You are viewing a plain text version of this content. The canonical link for it is here.
Posted to dev@hive.apache.org by "Alan Gates (JIRA)" <ji...@apache.org> on 2013/01/08 23:26:13 UTC

[jira] [Commented] (HIVE-896) Add LEAD/LAG/FIRST/LAST analytical windowing functions to Hive.

    [ https://issues.apache.org/jira/browse/HIVE-896?page=com.atlassian.jira.plugin.system.issuetabpanels:comment-tabpanel&focusedCommentId=13547347#comment-13547347 ] 

Alan Gates commented on HIVE-896:
---------------------------------

Harish,

Could you point out the interfaces (in the API sense, not the Java sense) that are most important in this patch?  In particular I'm intersted in interfaces between UDFs and Hive.  Based on my review so far the classes that stand out as important in this regard are TableFunctionEvaluator, TableFunctionResolver, and PTFPartition.  Are there others I should be looking at?

Questions I have so far:
* If I read this right you are using CLUSTER BY and SORT BY instead of PARTITION BY and ORDER BY for syntax in OVER.  Why?
* Does it ever make sense for a windowing function to return a partition?  Should there be a interface/abstract class specific for windowing functions that only returns a single entry?

**Exercise directions:**
Continue the JIRA comment about adding windowing functions to Hive, starting after its last question.

**Source information:**
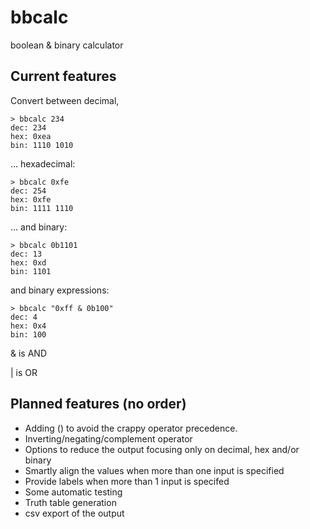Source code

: # bbcalc
boolean & binary calculator

## Current features

Convert between decimal,

    > bbcalc 234
    dec: 234
    hex: 0xea
    bin: 1110 1010

... hexadecimal:

    > bbcalc 0xfe
    dec: 254
    hex: 0xfe
    bin: 1111 1110

... and binary:

    > bbcalc 0b1101
    dec: 13
    hex: 0xd
    bin: 1101

and binary expressions:

    > bbcalc "0xff & 0b100"
    dec: 4
    hex: 0x4
    bin: 100

& is AND

| is OR

## Planned features (no order)

* Adding () to avoid the crappy operator precedence.
* Inverting/negating/complement operator
* Options to reduce the output focusing only on decimal, hex and/or binary
* Smartly align the values when more than one input is specified
* Provide labels when more than 1 input is specifed
* Some automatic testing
* Truth table generation
* csv export of the output
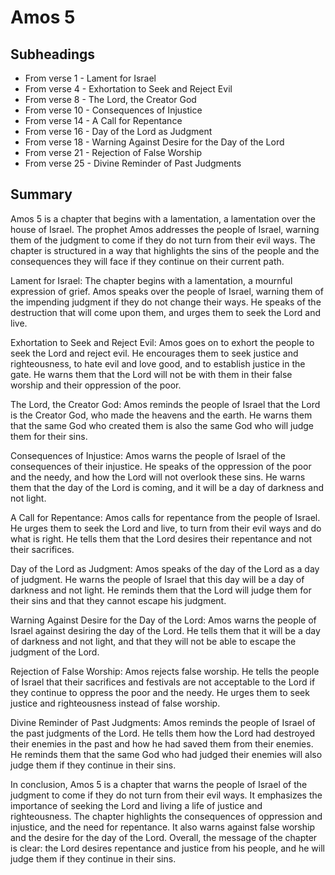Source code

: # Amos 5

## Subheadings

* From verse 1 - Lament for Israel
* From verse 4 - Exhortation to Seek and Reject Evil
* From verse 8 - The Lord, the Creator God
* From verse 10 - Consequences of Injustice
* From verse 14 - A Call for Repentance
* From verse 16 - Day of the Lord as Judgment
* From verse 18 - Warning Against Desire for the Day of the Lord
* From verse 21 - Rejection of False Worship
* From verse 25 - Divine Reminder of Past Judgments

## Summary

Amos 5 is a chapter that begins with a lamentation, a lamentation over the house of Israel. The prophet Amos addresses the people of Israel, warning them of the judgment to come if they do not turn from their evil ways. The chapter is structured in a way that highlights the sins of the people and the consequences they will face if they continue on their current path.

Lament for Israel:
The chapter begins with a lamentation, a mournful expression of grief. Amos speaks over the people of Israel, warning them of the impending judgment if they do not change their ways. He speaks of the destruction that will come upon them, and urges them to seek the Lord and live.

Exhortation to Seek and Reject Evil:
Amos goes on to exhort the people to seek the Lord and reject evil. He encourages them to seek justice and righteousness, to hate evil and love good, and to establish justice in the gate. He warns them that the Lord will not be with them in their false worship and their oppression of the poor.

The Lord, the Creator God:
Amos reminds the people of Israel that the Lord is the Creator God, who made the heavens and the earth. He warns them that the same God who created them is also the same God who will judge them for their sins.

Consequences of Injustice:
Amos warns the people of Israel of the consequences of their injustice. He speaks of the oppression of the poor and the needy, and how the Lord will not overlook these sins. He warns them that the day of the Lord is coming, and it will be a day of darkness and not light.

A Call for Repentance:
Amos calls for repentance from the people of Israel. He urges them to seek the Lord and live, to turn from their evil ways and do what is right. He tells them that the Lord desires their repentance and not their sacrifices.

Day of the Lord as Judgment:
Amos speaks of the day of the Lord as a day of judgment. He warns the people of Israel that this day will be a day of darkness and not light. He reminds them that the Lord will judge them for their sins and that they cannot escape his judgment.

Warning Against Desire for the Day of the Lord:
Amos warns the people of Israel against desiring the day of the Lord. He tells them that it will be a day of darkness and not light, and that they will not be able to escape the judgment of the Lord.

Rejection of False Worship:
Amos rejects false worship. He tells the people of Israel that their sacrifices and festivals are not acceptable to the Lord if they continue to oppress the poor and the needy. He urges them to seek justice and righteousness instead of false worship.

Divine Reminder of Past Judgments:
Amos reminds the people of Israel of the past judgments of the Lord. He tells them how the Lord had destroyed their enemies in the past and how he had saved them from their enemies. He reminds them that the same God who had judged their enemies will also judge them if they continue in their sins.

In conclusion, Amos 5 is a chapter that warns the people of Israel of the judgment to come if they do not turn from their evil ways. It emphasizes the importance of seeking the Lord and living a life of justice and righteousness. The chapter highlights the consequences of oppression and injustice, and the need for repentance. It also warns against false worship and the desire for the day of the Lord. Overall, the message of the chapter is clear: the Lord desires repentance and justice from his people, and he will judge them if they continue in their sins.
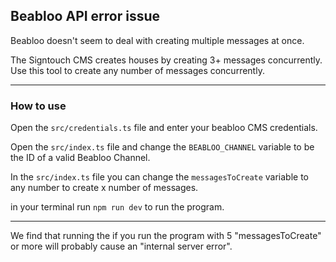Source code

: ## Beabloo API error issue

Beabloo doesn't seem to deal with creating multiple messages at once. 

The Signtouch CMS creates houses by creating 3+ messages concurrently. Use this tool to create any number of messages concurrently. 

---

### How to use

Open the `src/credentials.ts` file and enter your beabloo CMS credentials. 

Open the `src/index.ts` file and change the `BEABLOO_CHANNEL` variable to be the ID of a valid Beabloo Channel. 

In the `src/index.ts` file you can change the `messagesToCreate` variable to any number to create x number of messages.

in your terminal run `npm run dev` to run the program.

---

We find that running the if you run the program with 5 "messagesToCreate" or more will probably cause an "internal server error". 

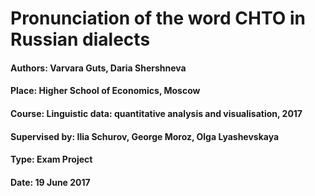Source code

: # Pronunciation of the word CHTO in Russian dialects
#### Authors: Varvara Guts, Daria Shershneva
#### Place: Higher School of Economics, Moscow
#### Course: Linguistic data: quantitative analysis and visualisation, 2017
#### Supervised by: Ilia Schurov, George Moroz, Olga Lyashevskaya
#### Type: Exam Project 
#### Date: 19 June 2017
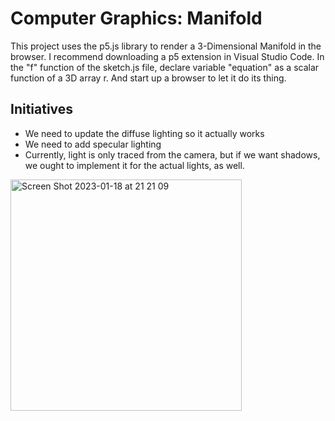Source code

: # Computer Graphics: Manifold
This project uses the p5.js library to render a 3-Dimensional Manifold in the browser.
I recommend downloading a p5 extension in Visual Studio Code.
In the "f" function of the sketch.js file, declare variable "equation" as a scalar function of 
a 3D array r. And start up a browser to let it do its thing. 

## Initiatives
- We need to update the diffuse lighting so it actually works
- We need to add specular lighting
- Currently, light is only traced from the camera, but if we want shadows, we ought to implement it for the actual lights, as well.

<img width="370" alt="Screen Shot 2023-01-18 at 21 21 09" src="https://user-images.githubusercontent.com/103340555/213348587-1a49a985-37bd-4326-8a6b-6584c213ec16.png">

**Output for this task:**
* Can I put one of the existing aggregate functions in an OVER clause using this?
* Could you explain how the partition is handled in memory?  It looks to me as if the entire partition is read into memory.  Is that correct?  If so, does it read it aggresively or as the iterator moves through the records?  It also appears there is no effort to drop earlier parts of the partition that are now out of range of the window.  Is that also correct?

                
> Add LEAD/LAG/FIRST/LAST analytical windowing functions to Hive.
> ---------------------------------------------------------------
>
>                 Key: HIVE-896
>                 URL: https://issues.apache.org/jira/browse/HIVE-896
>             Project: Hive
>          Issue Type: New Feature
>          Components: OLAP, UDF
>            Reporter: Amr Awadallah
>            Priority: Minor
>         Attachments: HIVE-896.1.patch.txt
>
>
> Windowing functions are very useful for click stream processing and similar time-series/sliding-window analytics.
> More details at:
> http://download-west.oracle.com/docs/cd/B13789_01/server.101/b10736/analysis.htm#i1006709
> http://download-west.oracle.com/docs/cd/B13789_01/server.101/b10736/analysis.htm#i1007059
> http://download-west.oracle.com/docs/cd/B13789_01/server.101/b10736/analysis.htm#i1007032
> -- amr

--
This message is automatically generated by JIRA.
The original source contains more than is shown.